Seminggu sudah dasir dan wong tunjung mudik. Mudik untuk menghadiri resepsi pernikahan kakakku 'Ida'. Dulu aku bercerita perjalanan kakakku menuju ijab qabul, sekarang dasir ingin menulis beberapa hal konyol dan sinting yang dasir alami selama seminggu.
Tak biasanya dasir pulang dari Jakarta naik bis ekonomi. Biasanya kalau tidak bisnis ya eksekutif *Sok kaya kowe sir!* Kaya apa? *mudah2 an saja bukan kaya monyet hihihi* Alasanku naik bis bisnis atawa eskutif karena dasir tidak merokok dan tidak mau menghirup asap rokok. *Ooh begono! Ngemeng dunk..*
Bis berangkat dari Jakarta pukul 20.00 atawa jam wolu bengi. Dasir dan Wong Tunjung naik bis ditemani anak tetangga, *bukan anak setan?* bukan, lalu para penumpang, kondektur dan supirna. *kok bukan masinis?* ya bukanlah, mas inis kan yang mengendalikan sepur.
Dì tengah jalan, bis berhenti. *bukan di tengah sungai, juga bukan ditengah laut apalagi di tengah hutan* ternyata..e..e..ternyata jalan di Indramayu redang diperbaiki. Sudah macet, penuh asap rokok lagi. Kepalaku langsung pusing. Secepat kilat kututupkan jaketku ke mukaku.
'heer..heer..' aku tinggal tidur saja. Aku terbangun. Kutengok jam di Hapeku menunjukkan pukul 3 pagi. Aku tidur lagi. Percuma melek mau ngapain, jam segitu enaknya kan emang tidur. Jam 5 aku dan anak tetangga sholat subuh dikendaraan. Dengan berwudlu menggunakan air mineral, aku taksir akan kesiangan kalo harus menunggu sampai di Pekalongan. Benar, turun di Wiradesa jam hape telah berganti menjadì jam 6.
Ojek merayu minta dinaikin.
"Pulang kemana mas, ayo naik ojek aja, bertiga juga ndak papa?"
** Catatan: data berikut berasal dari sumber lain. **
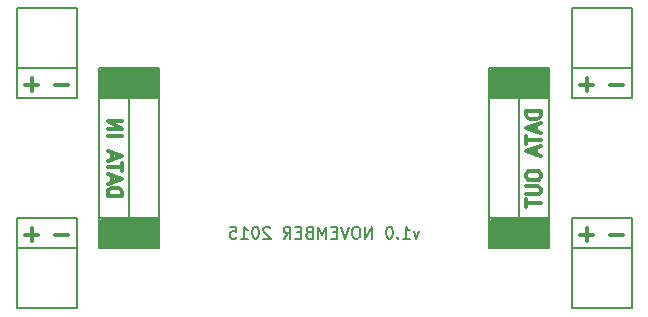
<source format=gbo>
G04 #@! TF.FileFunction,Legend,Bot*
%FSLAX46Y46*%
G04 Gerber Fmt 4.6, Leading zero omitted, Abs format (unit mm)*
G04 Created by KiCad (PCBNEW 4.0.0-rc2-stable) date Sun 15 Nov 2015 10:26:57 AEDT*
%MOMM*%
G01*
G04 APERTURE LIST*
%ADD10C,0.100000*%
%ADD11C,0.200000*%
%ADD12C,0.300000*%
%ADD13C,0.150000*%
%ADD14C,0.254000*%
G04 APERTURE END LIST*
D10*
D11*
X175260000Y-114300000D02*
X175260000Y-111760000D01*
X170180000Y-114300000D02*
X175260000Y-114300000D01*
X170180000Y-111760000D02*
X170180000Y-114300000D01*
X175260000Y-99060000D02*
X175260000Y-101600000D01*
X170180000Y-99060000D02*
X175260000Y-99060000D01*
X170180000Y-101600000D02*
X170180000Y-99060000D01*
X175260000Y-101600000D02*
X172720000Y-101600000D01*
X175260000Y-111760000D02*
X175260000Y-101600000D01*
X172720000Y-111760000D02*
X175260000Y-111760000D01*
X137160000Y-101600000D02*
X137160000Y-99060000D01*
X142240000Y-114300000D02*
X142240000Y-111760000D01*
X137160000Y-114300000D02*
X142240000Y-114300000D01*
X137160000Y-111760000D02*
X137160000Y-114300000D01*
X137160000Y-111760000D02*
X139700000Y-111760000D01*
X137160000Y-101600000D02*
X137160000Y-111760000D01*
X139700000Y-101600000D02*
X137160000Y-101600000D01*
X142240000Y-101600000D02*
X142240000Y-99060000D01*
X142240000Y-111760000D02*
X142240000Y-101600000D01*
X139700000Y-111760000D02*
X142240000Y-111760000D01*
X139700000Y-101600000D02*
X139700000Y-111760000D01*
X142240000Y-101600000D02*
X139700000Y-101600000D01*
X142240000Y-99060000D02*
X137160000Y-99060000D01*
D12*
X137887143Y-109851429D02*
X139087143Y-109851429D01*
X139087143Y-109565714D01*
X139030000Y-109394286D01*
X138915714Y-109280000D01*
X138801429Y-109222857D01*
X138572857Y-109165714D01*
X138401429Y-109165714D01*
X138172857Y-109222857D01*
X138058571Y-109280000D01*
X137944286Y-109394286D01*
X137887143Y-109565714D01*
X137887143Y-109851429D01*
X138230000Y-108708572D02*
X138230000Y-108137143D01*
X137887143Y-108822857D02*
X139087143Y-108422857D01*
X137887143Y-108022857D01*
X139087143Y-107794286D02*
X139087143Y-107108572D01*
X137887143Y-107451429D02*
X139087143Y-107451429D01*
X138230000Y-106765715D02*
X138230000Y-106194286D01*
X137887143Y-106880000D02*
X139087143Y-106480000D01*
X137887143Y-106080000D01*
X137887143Y-104765715D02*
X139087143Y-104765715D01*
X137887143Y-104194286D02*
X139087143Y-104194286D01*
X137887143Y-103508571D01*
X139087143Y-103508571D01*
X174532857Y-102708571D02*
X173332857Y-102708571D01*
X173332857Y-102994286D01*
X173390000Y-103165714D01*
X173504286Y-103280000D01*
X173618571Y-103337143D01*
X173847143Y-103394286D01*
X174018571Y-103394286D01*
X174247143Y-103337143D01*
X174361429Y-103280000D01*
X174475714Y-103165714D01*
X174532857Y-102994286D01*
X174532857Y-102708571D01*
X174190000Y-103851428D02*
X174190000Y-104422857D01*
X174532857Y-103737143D02*
X173332857Y-104137143D01*
X174532857Y-104537143D01*
X173332857Y-104765714D02*
X173332857Y-105451428D01*
X174532857Y-105108571D02*
X173332857Y-105108571D01*
X174190000Y-105794285D02*
X174190000Y-106365714D01*
X174532857Y-105680000D02*
X173332857Y-106080000D01*
X174532857Y-106480000D01*
X173332857Y-108022857D02*
X173332857Y-108251428D01*
X173390000Y-108365714D01*
X173504286Y-108480000D01*
X173732857Y-108537142D01*
X174132857Y-108537142D01*
X174361429Y-108480000D01*
X174475714Y-108365714D01*
X174532857Y-108251428D01*
X174532857Y-108022857D01*
X174475714Y-107908571D01*
X174361429Y-107794285D01*
X174132857Y-107737142D01*
X173732857Y-107737142D01*
X173504286Y-107794285D01*
X173390000Y-107908571D01*
X173332857Y-108022857D01*
X173332857Y-109051428D02*
X174304286Y-109051428D01*
X174418571Y-109108571D01*
X174475714Y-109165714D01*
X174532857Y-109280000D01*
X174532857Y-109508571D01*
X174475714Y-109622857D01*
X174418571Y-109680000D01*
X174304286Y-109737143D01*
X173332857Y-109737143D01*
X173332857Y-110137143D02*
X173332857Y-110822857D01*
X174532857Y-110480000D02*
X173332857Y-110480000D01*
D11*
X170180000Y-101600000D02*
X172720000Y-101600000D01*
X170180000Y-111760000D02*
X170180000Y-101600000D01*
X172720000Y-111760000D02*
X170180000Y-111760000D01*
X172720000Y-101600000D02*
X172720000Y-111760000D01*
D12*
X181546428Y-100437143D02*
X180403571Y-100437143D01*
X179006428Y-100437143D02*
X177863571Y-100437143D01*
X178435000Y-101008571D02*
X178435000Y-99865714D01*
X179006428Y-113137143D02*
X177863571Y-113137143D01*
X178435000Y-113708571D02*
X178435000Y-112565714D01*
X181546428Y-113137143D02*
X180403571Y-113137143D01*
X134556428Y-113137143D02*
X133413571Y-113137143D01*
X132016428Y-113137143D02*
X130873571Y-113137143D01*
X131445000Y-113708571D02*
X131445000Y-112565714D01*
D11*
X177165000Y-101600000D02*
X177165000Y-99060000D01*
X182245000Y-101600000D02*
X177165000Y-101600000D01*
X182245000Y-99060000D02*
X182245000Y-101600000D01*
X177165000Y-99060000D02*
X182245000Y-99060000D01*
X177165000Y-93980000D02*
X177165000Y-99060000D01*
X182245000Y-93980000D02*
X177165000Y-93980000D01*
X182245000Y-99060000D02*
X182245000Y-93980000D01*
X182245000Y-111760000D02*
X182245000Y-114300000D01*
X177165000Y-111760000D02*
X182245000Y-111760000D01*
X177165000Y-114300000D02*
X177165000Y-111760000D01*
X182245000Y-119380000D02*
X177165000Y-119380000D01*
X182245000Y-114300000D02*
X182245000Y-119380000D01*
X177165000Y-114300000D02*
X182245000Y-114300000D01*
X177165000Y-119380000D02*
X177165000Y-114300000D01*
X135255000Y-111760000D02*
X135255000Y-114300000D01*
X130175000Y-111760000D02*
X135255000Y-111760000D01*
X130175000Y-114300000D02*
X130175000Y-111760000D01*
X135255000Y-114300000D02*
X130175000Y-114300000D01*
X135255000Y-119380000D02*
X135255000Y-114300000D01*
X130175000Y-119380000D02*
X135255000Y-119380000D01*
X130175000Y-114300000D02*
X130175000Y-119380000D01*
D12*
X134556428Y-100437143D02*
X133413571Y-100437143D01*
X132016428Y-100437143D02*
X130873571Y-100437143D01*
X131445000Y-101008571D02*
X131445000Y-99865714D01*
D11*
X135255000Y-101600000D02*
X135255000Y-99060000D01*
X130175000Y-101600000D02*
X135255000Y-101600000D01*
X130175000Y-99060000D02*
X130175000Y-101600000D01*
X130175000Y-99060000D02*
X130175000Y-93980000D01*
X135255000Y-99060000D02*
X130175000Y-99060000D01*
X135255000Y-93980000D02*
X135255000Y-99060000D01*
X130175000Y-93980000D02*
X135255000Y-93980000D01*
D13*
X164257619Y-112815714D02*
X164019524Y-113482381D01*
X163781428Y-112815714D01*
X162876666Y-113482381D02*
X163448095Y-113482381D01*
X163162381Y-113482381D02*
X163162381Y-112482381D01*
X163257619Y-112625238D01*
X163352857Y-112720476D01*
X163448095Y-112768095D01*
X162448095Y-113387143D02*
X162400476Y-113434762D01*
X162448095Y-113482381D01*
X162495714Y-113434762D01*
X162448095Y-113387143D01*
X162448095Y-113482381D01*
X161781429Y-112482381D02*
X161686190Y-112482381D01*
X161590952Y-112530000D01*
X161543333Y-112577619D01*
X161495714Y-112672857D01*
X161448095Y-112863333D01*
X161448095Y-113101429D01*
X161495714Y-113291905D01*
X161543333Y-113387143D01*
X161590952Y-113434762D01*
X161686190Y-113482381D01*
X161781429Y-113482381D01*
X161876667Y-113434762D01*
X161924286Y-113387143D01*
X161971905Y-113291905D01*
X162019524Y-113101429D01*
X162019524Y-112863333D01*
X161971905Y-112672857D01*
X161924286Y-112577619D01*
X161876667Y-112530000D01*
X161781429Y-112482381D01*
X160257619Y-113482381D02*
X160257619Y-112482381D01*
X159686190Y-113482381D01*
X159686190Y-112482381D01*
X159019524Y-112482381D02*
X158829047Y-112482381D01*
X158733809Y-112530000D01*
X158638571Y-112625238D01*
X158590952Y-112815714D01*
X158590952Y-113149048D01*
X158638571Y-113339524D01*
X158733809Y-113434762D01*
X158829047Y-113482381D01*
X159019524Y-113482381D01*
X159114762Y-113434762D01*
X159210000Y-113339524D01*
X159257619Y-113149048D01*
X159257619Y-112815714D01*
X159210000Y-112625238D01*
X159114762Y-112530000D01*
X159019524Y-112482381D01*
X158305238Y-112482381D02*
X157971905Y-113482381D01*
X157638571Y-112482381D01*
X157305238Y-112958571D02*
X156971904Y-112958571D01*
X156829047Y-113482381D02*
X157305238Y-113482381D01*
X157305238Y-112482381D01*
X156829047Y-112482381D01*
X156400476Y-113482381D02*
X156400476Y-112482381D01*
X156067142Y-113196667D01*
X155733809Y-112482381D01*
X155733809Y-113482381D01*
X154924285Y-112958571D02*
X154781428Y-113006190D01*
X154733809Y-113053810D01*
X154686190Y-113149048D01*
X154686190Y-113291905D01*
X154733809Y-113387143D01*
X154781428Y-113434762D01*
X154876666Y-113482381D01*
X155257619Y-113482381D01*
X155257619Y-112482381D01*
X154924285Y-112482381D01*
X154829047Y-112530000D01*
X154781428Y-112577619D01*
X154733809Y-112672857D01*
X154733809Y-112768095D01*
X154781428Y-112863333D01*
X154829047Y-112910952D01*
X154924285Y-112958571D01*
X155257619Y-112958571D01*
X154257619Y-112958571D02*
X153924285Y-112958571D01*
X153781428Y-113482381D02*
X154257619Y-113482381D01*
X154257619Y-112482381D01*
X153781428Y-112482381D01*
X152781428Y-113482381D02*
X153114762Y-113006190D01*
X153352857Y-113482381D02*
X153352857Y-112482381D01*
X152971904Y-112482381D01*
X152876666Y-112530000D01*
X152829047Y-112577619D01*
X152781428Y-112672857D01*
X152781428Y-112815714D01*
X152829047Y-112910952D01*
X152876666Y-112958571D01*
X152971904Y-113006190D01*
X153352857Y-113006190D01*
X151638571Y-112577619D02*
X151590952Y-112530000D01*
X151495714Y-112482381D01*
X151257618Y-112482381D01*
X151162380Y-112530000D01*
X151114761Y-112577619D01*
X151067142Y-112672857D01*
X151067142Y-112768095D01*
X151114761Y-112910952D01*
X151686190Y-113482381D01*
X151067142Y-113482381D01*
X150448095Y-112482381D02*
X150352856Y-112482381D01*
X150257618Y-112530000D01*
X150209999Y-112577619D01*
X150162380Y-112672857D01*
X150114761Y-112863333D01*
X150114761Y-113101429D01*
X150162380Y-113291905D01*
X150209999Y-113387143D01*
X150257618Y-113434762D01*
X150352856Y-113482381D01*
X150448095Y-113482381D01*
X150543333Y-113434762D01*
X150590952Y-113387143D01*
X150638571Y-113291905D01*
X150686190Y-113101429D01*
X150686190Y-112863333D01*
X150638571Y-112672857D01*
X150590952Y-112577619D01*
X150543333Y-112530000D01*
X150448095Y-112482381D01*
X149162380Y-113482381D02*
X149733809Y-113482381D01*
X149448095Y-113482381D02*
X149448095Y-112482381D01*
X149543333Y-112625238D01*
X149638571Y-112720476D01*
X149733809Y-112768095D01*
X148257618Y-112482381D02*
X148733809Y-112482381D01*
X148781428Y-112958571D01*
X148733809Y-112910952D01*
X148638571Y-112863333D01*
X148400475Y-112863333D01*
X148305237Y-112910952D01*
X148257618Y-112958571D01*
X148209999Y-113053810D01*
X148209999Y-113291905D01*
X148257618Y-113387143D01*
X148305237Y-113434762D01*
X148400475Y-113482381D01*
X148638571Y-113482381D01*
X148733809Y-113434762D01*
X148781428Y-113387143D01*
D14*
G36*
X142113000Y-101473000D02*
X137287000Y-101473000D01*
X137287000Y-99187000D01*
X142113000Y-99187000D01*
X142113000Y-101473000D01*
X142113000Y-101473000D01*
G37*
X142113000Y-101473000D02*
X137287000Y-101473000D01*
X137287000Y-99187000D01*
X142113000Y-99187000D01*
X142113000Y-101473000D01*
G36*
X142113000Y-114173000D02*
X137287000Y-114173000D01*
X137287000Y-111887000D01*
X142113000Y-111887000D01*
X142113000Y-114173000D01*
X142113000Y-114173000D01*
G37*
X142113000Y-114173000D02*
X137287000Y-114173000D01*
X137287000Y-111887000D01*
X142113000Y-111887000D01*
X142113000Y-114173000D01*
G36*
X175133000Y-114173000D02*
X170307000Y-114173000D01*
X170307000Y-111887000D01*
X175133000Y-111887000D01*
X175133000Y-114173000D01*
X175133000Y-114173000D01*
G37*
X175133000Y-114173000D02*
X170307000Y-114173000D01*
X170307000Y-111887000D01*
X175133000Y-111887000D01*
X175133000Y-114173000D01*
G36*
X175133000Y-101473000D02*
X170307000Y-101473000D01*
X170307000Y-99187000D01*
X175133000Y-99187000D01*
X175133000Y-101473000D01*
X175133000Y-101473000D01*
G37*
X175133000Y-101473000D02*
X170307000Y-101473000D01*
X170307000Y-99187000D01*
X175133000Y-99187000D01*
X175133000Y-101473000D01*
M02*

</source>
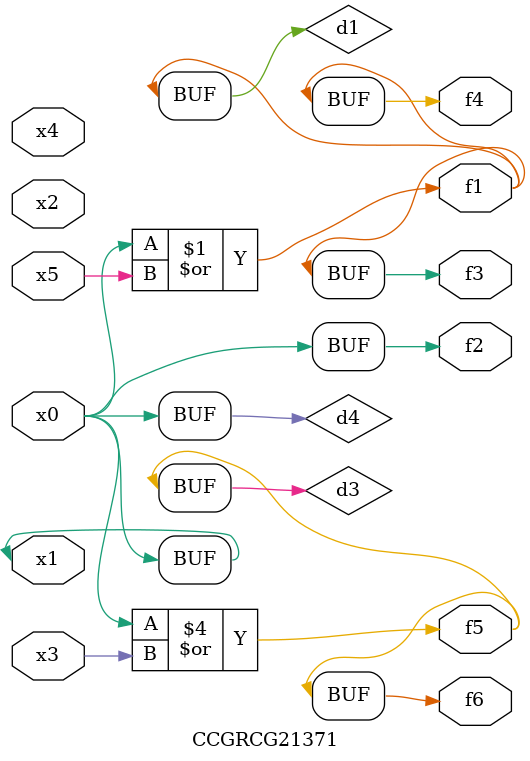
<source format=v>
module CCGRCG21371(
	input x0, x1, x2, x3, x4, x5,
	output f1, f2, f3, f4, f5, f6
);

	wire d1, d2, d3, d4;

	or (d1, x0, x5);
	xnor (d2, x1, x4);
	or (d3, x0, x3);
	buf (d4, x0, x1);
	assign f1 = d1;
	assign f2 = d4;
	assign f3 = d1;
	assign f4 = d1;
	assign f5 = d3;
	assign f6 = d3;
endmodule

</source>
"Tunjungsari, maaf sudah dijemput Pak!"
Kami menyeberang dari utara ke selatan melewati zebra cross di depan truk dan bus yang berhenti karena lampu merah.
Di depan gereja Pantekosta, Wiradesa kami menunggu kakakku Roni. Setengah jam berikutnya dengan Revo merah kak Roni berjaket levis berhelm hitam mendekat. Secepat siput merayap aku dan anak tetangga naik ke motor.
"Wusss..."
Motor melaju dengan kecepatan 60 km/jam.
Jalanan Wiradesa-Bojong yang membujur dari utara ke selatan kami lintasi 10 menit lalu belok ke barat di jembatan Pengkol. Selanjutnya 3 pria ini membelah persawahan dan belok kanan di pertigaan. Sebuah SD Negeri menjadi penanda bahwa kami harus belok kiri menuju perempatan lalu belok kanan dan berhenti di depan Mushola Nurul Jannah. *di situ tho rumahmu sir?* Iya.
Rame. Itulah suasana rumahku. Motor dan sepeda parkir berjajar. Bapak-bapak dan pemuda berkopyah berbaju koko dan bersarung duduk bersila di musholla. Sebagian duduk di kursi depan pelaminan bergaya etnis jawa.
Ayahku menyambutku. Kucium tangannya sambil melangkah menuju dapur. Aku agak sungkan lewat depan. Samping rumah kususuri untuk sampai dapur. Dapur rame banget. Penuh perabotan masak dan ibu-ibu yang membantu hajatan kakakku.